Article Preview
TopI. Introduction
In recent years, a large volume of medical data is being generated in the hospital and health care institutions due to the extensive use of digital technologies. Big data analytics methods will extract a lot of useful information from this voluminous data. Javad Hassannataj Joloudari et al (2020) analyzed that Data science has significant growth by taking into the reach of big data for smart diagnose, disease avoidance, and policy-making in the medical sector. Raghupathi et al (2010) experimented predictive models built on this data will help the clinic in early diagnosis of disease, reduce cost, and improve treatment and overall clinical experience of the patients.
Cardio Vascular Disease (CVD) is the collective term to represent any form of heart-related diseases Ahmad, G, Wang et al (2019) (2019).
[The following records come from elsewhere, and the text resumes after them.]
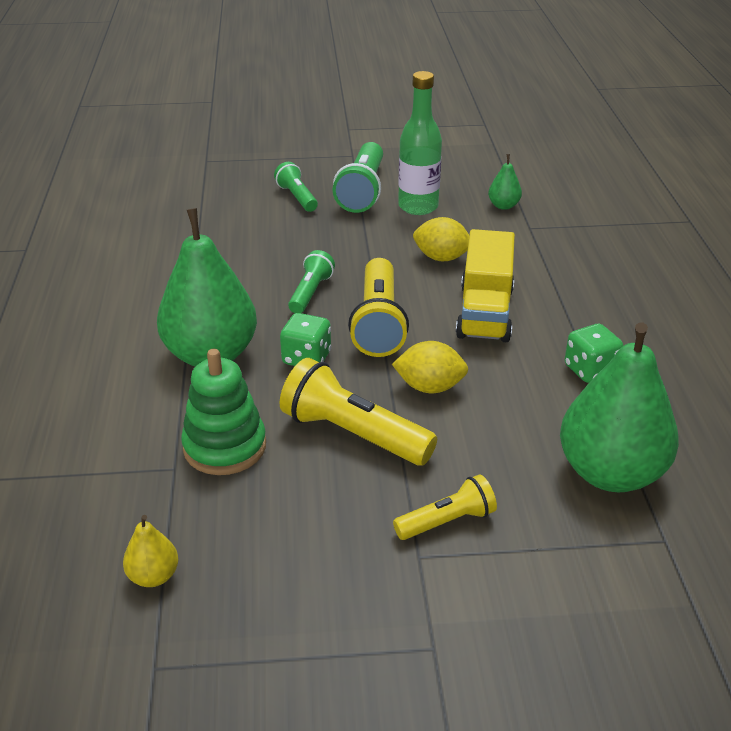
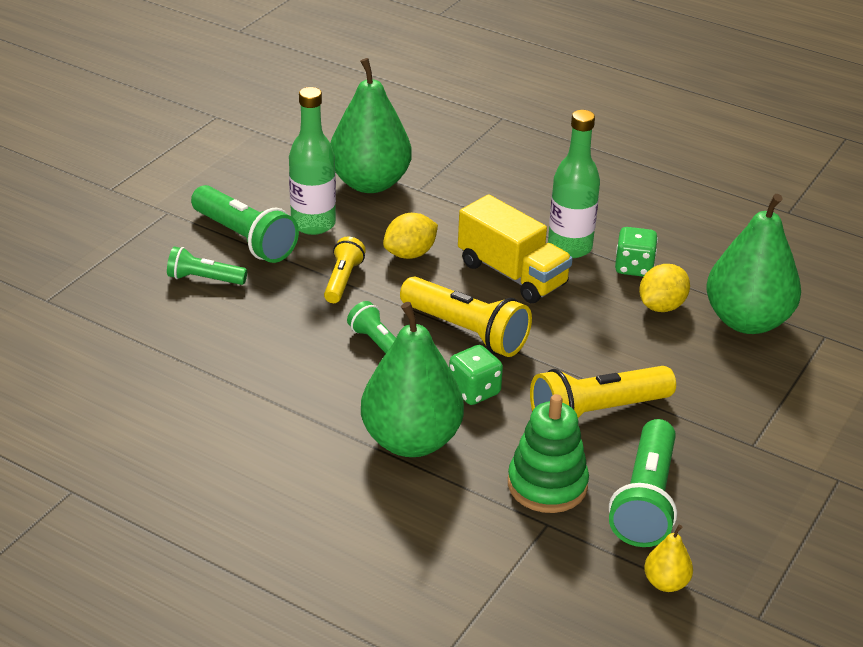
camera: 55 degrees left, 0 degrees up
yellow lemon [392,341,468,393] -> yellow lemon moved to [639,264,690,312]
yellow flashlight [393,474,497,540] -> yellow flashlight moved to [324,236,366,303]
green pear [488,154,522,210] -> green pear [330,58,412,193], size x2.33
none -> green bottle [548,110,600,258]
none -> green flashlight [609,419,677,547]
It includes high blood pressure, coronary artery disease, peripheral artery disease, cerebrovascular disease, etc… Coronary Artery Disease (CAD) is the state of arteries carrying blood to the heart muscle is narrowing down due to plaque built in it. CAD is said to be an important killer disease in the entire universe by the World Health Organization (WHO). From a survey of the 2015 article, it is mentioned that about 110 million peoples were infected with CAD. It confronts that 17.9 million deaths, out of 31% deaths occurred in 2016 (World Health Organization, 2017). The early conclusion of CAD hazard will rapidly increase the recommended treatment protocol and enormously enlarges the recovery speed of the patients.
Mostly, the heart related diseases are identified through Electrocardiogram (ECG) tests. Any irregularities in the heart can be identified using ECG by medical experts Acharya U et al (2014) easily. But in some rare cases, the ECG also doesn’t track the exact brutality of the CAD. Another popular way of identifying heart disease is by using Angiogram. But angiogram is the invasive method and economically costlier too. The high cost of Angiogram makes it less affordable for the economically weaker section of the people. To make the diagnosis system widely applicable and economically affordable a new less complex, minimal effort and exact diagnosis model should be built with the assistance of ongoing technological advancement.
AI [ML] based prescient frameworks are being created by Tech organizations (Indo-Asian News Service, 2018; Vincent, 2018) and academic institutions along with their accomplice emergency clinics. The most popular classification techniques used are Naive Bayes, Decision Tree, Simple Logistic Regression, Support Vector Machine, Artificial Neural Networks (ANNs). The increased numbers of cataloging models were created in the form of CAD diagnosis utilizing the previously mentioned systems. Be that as it may, the vast majority are newly created data sets from UCI storehouse. Coronary illness UCI data sets Andras Janosi et al (2015) contains 14 factors where 13 are free factors and 1 dependent factor.
(i) Logistic Regression: Logistic regression (LR) is the most straightforward of the considerable number of classifiers and computes the probability value between 0 and 1 for the given input. If the probability value is 0.5 or more then it is classified as class 1 otherwise it classifies the input to another class 0. The sigmoid function is used to compute the probability value between 0 or 1. LR utilizes logic or additionally called score based on a probabilistic strategy for distinguishing the class of new input.
(1)Equation (1) depicts the sigmoid function used for computing the probability value between 0 and 1.z represents given input to the sigmoid function. If the result of the sigmoid function is within 0.5, the given input will be assigned class 0 and if the probability output is between 0.5 and 1, class 1 is assigned.